Given passage:

The function mmglm0 is a very simple trivial case where the linear predictor is of the form β0+β1x1\beta_0 + \beta_1 x_1. The version mmglm1 does not have this limitation. The model formula for mmglm1 is defined implicitly through the structure of the specified design matrix. The model mmglmlong1 is similar to mmglm1 but can be applied to longitudinal observations. Models of the form given by mmglm1 are assumed to have one time series, and from a theoretical perspective, one would be interested in the asymptotic properties of the parameter estimates as the series length gets very large. In the longitudinal case (mmglmlong1), the series of observations per individual is probably very small (<10<10), and hence interest is in the asymptotic properties as the number of individuals becomes large. Note that in the longitudinal case, the number of observations per individual is assumed to be the same. The responses are assumed to be conditionally independent given the value of the Markov chain and the explanatory variables in the linear predictor.

Tasks to perform:
A: In the passage on the mmglm models, why does interest in the longitudinal case center on the asymptotic properties as the number of individuals becomes large? Answer in one to three sentences.
B: List every model function that the passage on the mmglm models names.
C: Carry on with the passage on the mmglm models from its final sentence.

Given records:
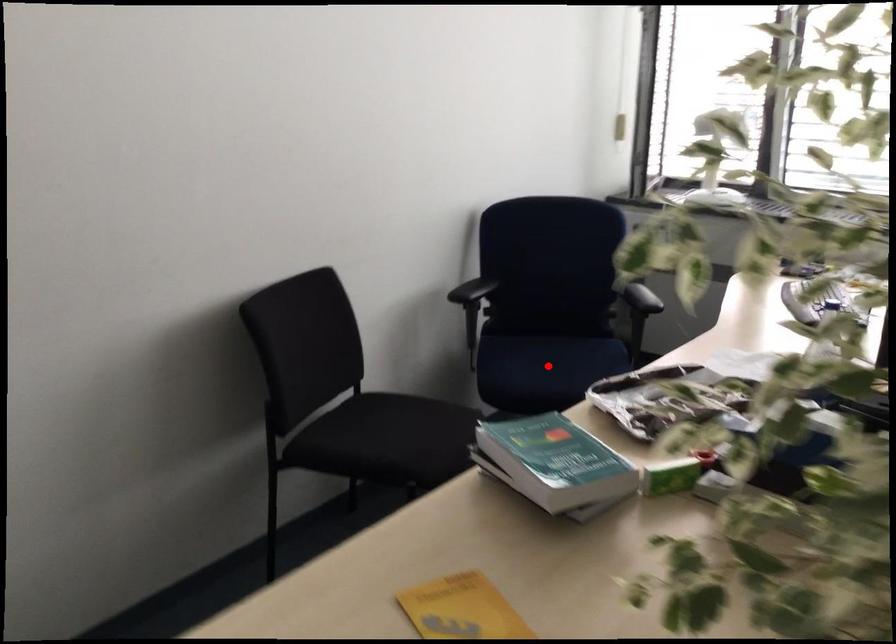
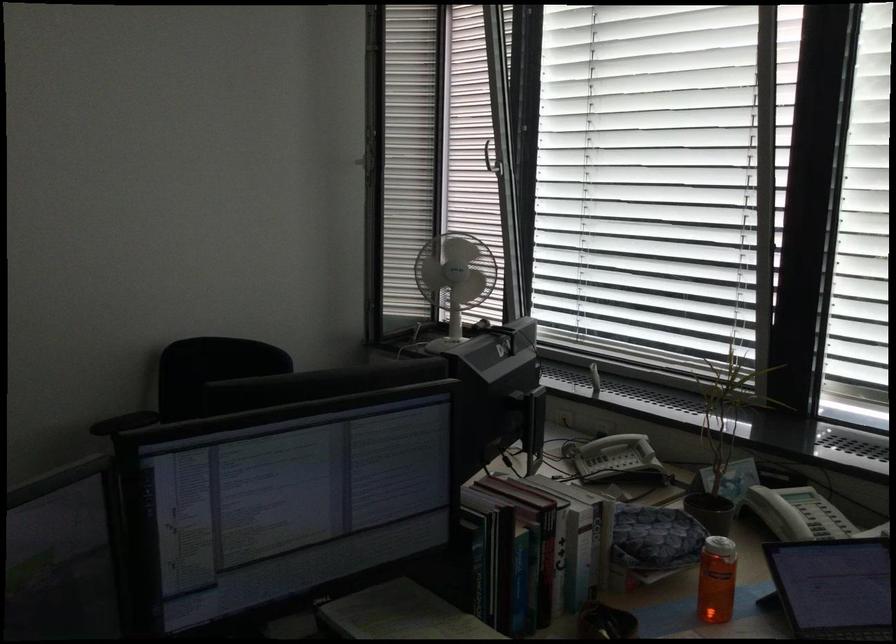
Question: I am providing you with two images of the same scene from different viewpoints. A red point is marked on the first image. Can you still see the location of the red point in image 2?

Choices:
 (A) Yes
 (B) No

Answer: (B)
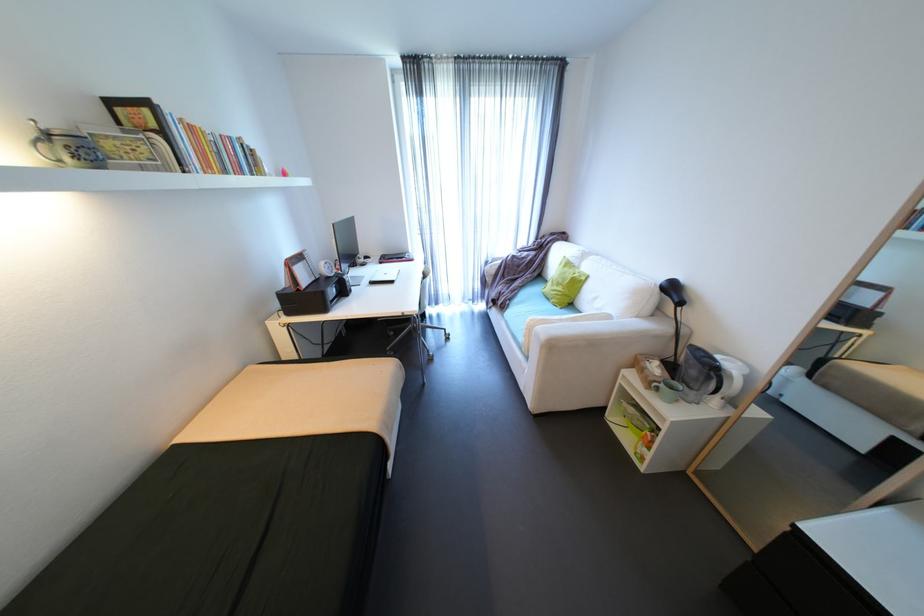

Answer list:
A: In the longitudinal case, the series of observations for each individual is probably very small, fewer than ten. Because of this, the relevant asymptotic properties are those that hold as the number of individuals grows large, not as the series length grows.

B: mmglm0, mmglm1, mmglmlong1

C:
If family == "binomial" then the response variable y is interpreted as the number of successes. The dataframe x must also contain a variable called size being the number of Bernoulli trials. This is different to the format used by the function glm where y would be a matrix with two columns containing the number of successes and failures, respectively. The different format here allows one to specify the number of Bernoulli trials only so that the number of successes or failures can be simulated later.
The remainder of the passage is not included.